The working model of how the FA pathway orchestrates PGC development. PGCs encounter frequent TRCs during rapid division, and TRCs impede replication and transcription progression, causing frequent RF stalling and R-loop accumulation. Consequently, ATR kinase activates the FA pathway to handle TRCs and R-loops and stabilize stalled RFs. The obstacle is removed and forks restart following FA pathway activation to ensure faithful replication of genome, thus maintaining PGC genome stability during their active proliferation stage.
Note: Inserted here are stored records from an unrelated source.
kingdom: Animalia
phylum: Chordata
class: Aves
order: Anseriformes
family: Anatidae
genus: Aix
When the FA pathway is disrupted, a failure to resolve TRCs and R-loops in a timely manner and destabilization of stalled forks result in fork collapse and DNA damage. The accumulation of DNA damage activates p53 signaling to trigger G2-phase arrest of PGCs. Prolonged G2 phase impairs cell expansion and ultimately leads to a dramatic loss of PGCs.